Старый грузовик, обтянутый брезентом, назывался важно и значительно — грузовое такси. Слово «грузовое» для краткости опускалось и раз в день, в шестнадцать часов, диспетчер торжественно объявлял в хриплый репродуктор: «Через пять минут с привокзальной площади отправится такси по маршруту Мелов — Рыбин».
Грузовик давно уже собирались отправить на свалку и однажды даже отправили: в Рыбин пустили новенький синий автобус. Но дорога туда была такой, что из пятого рейса автобус в гараж притащила на буксире ремонтная летучка, и несколько месяцев после этого синий красавец простоял на приколе: его не могла отремонтировать целая бригада слесарей. Тогда вспомнили про старенькое такси, немного подлатали его, и оно снова начало исправно совершать свой нелёгкий путь.
Водил грузовое такси шофёр дядя Вася. Был он уже немолод, замкнут и угрюм. Огромный, длиннорукий, он с трудом помещался в небольшой кабине, сидел в ней, низко склонившись над рулём, и от этого всегда сутулился. Насмешки над своей машиной он переносил молча и только иногда одаривал не в меру расходившихся шутников таким взглядом, что они тут же прикусывали язык.
Несколько раз дяде Васе предлагали перейти на другую машину — на автобус или даже на «Волгу», но он неизменно отказывался. «Я эту чёртову дорогу лучше всех изучил, — хрипло говорил он, втянув голову в плечи. — Других пускать — только машины гробить. Вот проложат на будущий год асфальт — уйду». И все с ним соглашались: действительно, дядя Вася, как никто, знал на этой дороге каждую рытвину, каждый ухаб, а было их там столько, что даже электронная машина не смогла бы сосчитать и за день.
В шестнадцать часов с минутами дядя Вася отправлялся в Рыбин и, если дело было летом, уже в восемнадцать был на месте: невелико расстояние — шестьдесят километров. В остальные времена года этот путь занимал у него, в зависимости от погоды, от трёх до шести часов. Назавтра в семь утра он отправлялся из Рыбина назад в Мелов, чтобы к шестнадцати ноль-ноль снова подать такси на привокзальную площадь.

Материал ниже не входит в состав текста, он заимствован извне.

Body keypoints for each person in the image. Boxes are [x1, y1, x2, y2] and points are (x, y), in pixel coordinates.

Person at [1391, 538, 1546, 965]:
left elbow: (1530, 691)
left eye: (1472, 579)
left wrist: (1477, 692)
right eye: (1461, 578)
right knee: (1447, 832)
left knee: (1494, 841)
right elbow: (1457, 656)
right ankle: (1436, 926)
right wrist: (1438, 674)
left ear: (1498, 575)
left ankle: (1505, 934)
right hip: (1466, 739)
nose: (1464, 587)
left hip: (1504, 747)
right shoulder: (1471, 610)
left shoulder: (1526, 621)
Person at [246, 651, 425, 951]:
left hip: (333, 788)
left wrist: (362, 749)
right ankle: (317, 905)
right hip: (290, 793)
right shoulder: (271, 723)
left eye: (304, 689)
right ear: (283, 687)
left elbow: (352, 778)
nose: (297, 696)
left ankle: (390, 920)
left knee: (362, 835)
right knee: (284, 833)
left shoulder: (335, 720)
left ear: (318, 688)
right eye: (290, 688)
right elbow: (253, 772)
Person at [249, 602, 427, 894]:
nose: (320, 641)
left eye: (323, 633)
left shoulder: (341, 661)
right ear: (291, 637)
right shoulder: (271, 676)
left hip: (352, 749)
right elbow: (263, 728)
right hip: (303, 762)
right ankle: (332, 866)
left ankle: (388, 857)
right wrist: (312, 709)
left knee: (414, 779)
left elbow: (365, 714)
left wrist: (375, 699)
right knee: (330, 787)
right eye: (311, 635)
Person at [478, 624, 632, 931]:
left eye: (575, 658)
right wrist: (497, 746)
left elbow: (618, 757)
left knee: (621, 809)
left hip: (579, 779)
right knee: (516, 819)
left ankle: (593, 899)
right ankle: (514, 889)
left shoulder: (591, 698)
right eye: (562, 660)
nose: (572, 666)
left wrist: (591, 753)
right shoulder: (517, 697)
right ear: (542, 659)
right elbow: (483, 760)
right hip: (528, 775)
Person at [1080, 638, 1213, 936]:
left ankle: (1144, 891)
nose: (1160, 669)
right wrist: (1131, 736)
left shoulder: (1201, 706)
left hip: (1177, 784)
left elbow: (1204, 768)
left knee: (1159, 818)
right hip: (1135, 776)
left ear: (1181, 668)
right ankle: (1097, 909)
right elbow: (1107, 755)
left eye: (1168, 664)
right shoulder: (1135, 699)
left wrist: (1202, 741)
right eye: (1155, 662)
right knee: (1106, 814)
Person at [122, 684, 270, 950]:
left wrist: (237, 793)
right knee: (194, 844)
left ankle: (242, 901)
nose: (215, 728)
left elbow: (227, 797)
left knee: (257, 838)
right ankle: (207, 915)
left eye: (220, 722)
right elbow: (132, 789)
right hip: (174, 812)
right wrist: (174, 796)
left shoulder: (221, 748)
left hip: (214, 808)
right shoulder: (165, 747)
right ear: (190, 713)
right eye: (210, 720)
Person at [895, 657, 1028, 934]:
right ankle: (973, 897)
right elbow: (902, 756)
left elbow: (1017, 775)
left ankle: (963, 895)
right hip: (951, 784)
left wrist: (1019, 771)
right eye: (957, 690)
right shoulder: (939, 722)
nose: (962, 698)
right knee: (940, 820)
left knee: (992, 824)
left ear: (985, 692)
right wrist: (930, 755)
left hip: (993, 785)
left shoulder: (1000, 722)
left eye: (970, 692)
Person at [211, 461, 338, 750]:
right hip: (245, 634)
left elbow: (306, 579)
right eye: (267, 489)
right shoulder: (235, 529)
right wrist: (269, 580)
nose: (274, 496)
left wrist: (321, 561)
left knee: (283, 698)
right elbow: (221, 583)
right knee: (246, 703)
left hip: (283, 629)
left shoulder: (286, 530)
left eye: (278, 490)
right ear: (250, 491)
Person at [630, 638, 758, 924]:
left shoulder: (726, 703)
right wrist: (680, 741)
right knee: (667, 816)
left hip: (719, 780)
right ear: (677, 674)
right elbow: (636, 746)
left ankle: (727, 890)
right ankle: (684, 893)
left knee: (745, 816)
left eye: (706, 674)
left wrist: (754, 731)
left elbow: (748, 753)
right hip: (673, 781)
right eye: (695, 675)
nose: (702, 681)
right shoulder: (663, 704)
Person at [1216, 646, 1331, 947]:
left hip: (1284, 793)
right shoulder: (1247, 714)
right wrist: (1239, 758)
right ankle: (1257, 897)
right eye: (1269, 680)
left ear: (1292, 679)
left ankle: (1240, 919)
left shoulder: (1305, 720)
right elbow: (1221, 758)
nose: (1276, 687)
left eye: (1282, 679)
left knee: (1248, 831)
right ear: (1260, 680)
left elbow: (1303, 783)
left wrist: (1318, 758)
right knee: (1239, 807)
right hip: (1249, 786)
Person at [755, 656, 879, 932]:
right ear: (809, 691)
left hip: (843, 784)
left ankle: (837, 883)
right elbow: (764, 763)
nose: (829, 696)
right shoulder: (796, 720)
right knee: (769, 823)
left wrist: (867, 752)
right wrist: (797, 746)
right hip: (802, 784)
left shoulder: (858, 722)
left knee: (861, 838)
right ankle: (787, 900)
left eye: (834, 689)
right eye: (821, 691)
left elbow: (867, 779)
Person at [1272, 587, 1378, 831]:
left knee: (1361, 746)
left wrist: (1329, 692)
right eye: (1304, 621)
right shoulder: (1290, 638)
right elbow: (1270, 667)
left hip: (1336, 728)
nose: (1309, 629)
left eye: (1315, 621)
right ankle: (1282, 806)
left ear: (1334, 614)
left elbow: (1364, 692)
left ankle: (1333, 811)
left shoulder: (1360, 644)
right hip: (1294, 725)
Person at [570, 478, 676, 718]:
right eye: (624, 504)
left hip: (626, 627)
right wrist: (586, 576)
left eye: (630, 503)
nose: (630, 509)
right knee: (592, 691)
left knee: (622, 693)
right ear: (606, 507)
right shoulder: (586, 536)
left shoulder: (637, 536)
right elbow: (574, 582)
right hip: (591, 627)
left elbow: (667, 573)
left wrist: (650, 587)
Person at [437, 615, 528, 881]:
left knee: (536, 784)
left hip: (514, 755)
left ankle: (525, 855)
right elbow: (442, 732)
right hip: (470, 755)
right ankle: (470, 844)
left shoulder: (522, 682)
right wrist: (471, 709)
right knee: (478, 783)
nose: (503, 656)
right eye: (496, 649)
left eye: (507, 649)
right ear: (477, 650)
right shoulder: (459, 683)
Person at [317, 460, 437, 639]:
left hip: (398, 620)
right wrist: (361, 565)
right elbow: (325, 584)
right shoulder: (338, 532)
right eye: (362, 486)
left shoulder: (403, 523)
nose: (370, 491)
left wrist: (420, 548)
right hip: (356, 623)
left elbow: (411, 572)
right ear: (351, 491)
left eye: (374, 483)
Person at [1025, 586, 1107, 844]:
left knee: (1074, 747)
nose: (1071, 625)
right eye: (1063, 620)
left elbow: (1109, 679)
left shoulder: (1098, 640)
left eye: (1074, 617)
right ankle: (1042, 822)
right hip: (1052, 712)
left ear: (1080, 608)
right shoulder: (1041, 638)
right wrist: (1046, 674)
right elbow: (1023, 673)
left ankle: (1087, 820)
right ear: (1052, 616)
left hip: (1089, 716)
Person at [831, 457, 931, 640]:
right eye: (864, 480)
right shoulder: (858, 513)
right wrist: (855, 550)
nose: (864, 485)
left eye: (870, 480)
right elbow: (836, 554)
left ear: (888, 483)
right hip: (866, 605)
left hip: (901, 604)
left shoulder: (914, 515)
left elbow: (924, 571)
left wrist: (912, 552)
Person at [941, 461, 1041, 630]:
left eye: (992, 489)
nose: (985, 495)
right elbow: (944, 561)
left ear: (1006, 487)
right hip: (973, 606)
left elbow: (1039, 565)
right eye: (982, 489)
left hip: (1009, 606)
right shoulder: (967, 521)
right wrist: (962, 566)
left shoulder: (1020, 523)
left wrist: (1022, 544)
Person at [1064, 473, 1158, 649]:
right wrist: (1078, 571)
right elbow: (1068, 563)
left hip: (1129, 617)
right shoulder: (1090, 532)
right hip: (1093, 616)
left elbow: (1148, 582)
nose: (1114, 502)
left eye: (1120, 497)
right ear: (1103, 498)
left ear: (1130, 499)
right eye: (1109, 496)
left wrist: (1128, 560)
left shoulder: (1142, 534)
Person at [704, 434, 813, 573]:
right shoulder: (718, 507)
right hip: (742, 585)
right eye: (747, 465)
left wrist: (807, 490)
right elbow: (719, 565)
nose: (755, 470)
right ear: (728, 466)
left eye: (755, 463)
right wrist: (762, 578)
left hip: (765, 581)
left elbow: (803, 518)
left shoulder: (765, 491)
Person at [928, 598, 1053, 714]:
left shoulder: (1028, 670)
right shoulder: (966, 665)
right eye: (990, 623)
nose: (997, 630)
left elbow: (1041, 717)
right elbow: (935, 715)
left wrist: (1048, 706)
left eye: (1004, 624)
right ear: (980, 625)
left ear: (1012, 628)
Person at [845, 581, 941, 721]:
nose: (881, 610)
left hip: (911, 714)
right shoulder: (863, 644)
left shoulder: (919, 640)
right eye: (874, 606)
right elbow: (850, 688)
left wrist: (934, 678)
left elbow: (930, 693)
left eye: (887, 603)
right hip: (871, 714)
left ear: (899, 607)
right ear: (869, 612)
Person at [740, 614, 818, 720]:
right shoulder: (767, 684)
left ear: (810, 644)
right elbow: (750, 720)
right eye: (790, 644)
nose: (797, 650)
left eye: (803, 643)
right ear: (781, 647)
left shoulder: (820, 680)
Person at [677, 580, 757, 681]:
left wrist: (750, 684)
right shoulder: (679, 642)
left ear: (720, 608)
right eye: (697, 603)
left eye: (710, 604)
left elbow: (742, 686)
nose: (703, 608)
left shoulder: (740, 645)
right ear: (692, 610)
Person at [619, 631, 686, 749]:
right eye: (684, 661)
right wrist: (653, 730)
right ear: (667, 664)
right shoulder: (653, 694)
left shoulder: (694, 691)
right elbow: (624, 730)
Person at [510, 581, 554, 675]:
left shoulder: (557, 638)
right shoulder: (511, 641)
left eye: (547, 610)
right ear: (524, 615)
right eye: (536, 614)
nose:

Трудная была работа у дяди Васи, но он не жаловался. В кабину к себе сажал обычно только старух, женщин с маленькими детьми или больных. И больше никого. Если таких не было, оставался один. Те, кому не однажды приходилось ездить с дядей Васей, знали это и даже не напрашивались.
Особые пассажиры занимали место в кабине у дяди Васи, когда он ехал один, — школьники. Много их было, ребятишек из маленьких деревень, стоявших при дороге, кому приходилось по километру, по три, а то и по пять шагать в большие сёла на занятия. Завидев их, дядя Вася притормаживал, забирал двух-трёх малышей в кабину, а остальные в это время горохом сыпались в кузов. Все школы на дороге дядя Вася знал наперечёт.
Ребята, которых подвозил дядя Вася, не насмехались над старым грузовым такси. Оно казалось им самой лучшей машиной в мире. Оно появлялось из Рыбина как раз тогда, когда ты, поёживаясь после тёплой постели, выходил с портфелем в непроглядную темень зимнего утра, а на дворе кружила метель и мороз обжигал щёки. А надо было идти да идти. Обязательно надо, потому что нельзя не идти в школу. И этот старенький грузовичок останавливался возле тебя, завизжав тормозами, и хлопала дверца, и сильные руки втаскивали тебя в кабину.
Так скажите же сами — разве можно было шутить над видавшим виды грузовым такси, над вечно угрюмым дядей Васей, если они за пять — десять минут в любую погоду переносили тебя, как добрые волшебники, в школу, а вечером, случалось, подвозили домой, ничего с тебя за это не спрашивая?!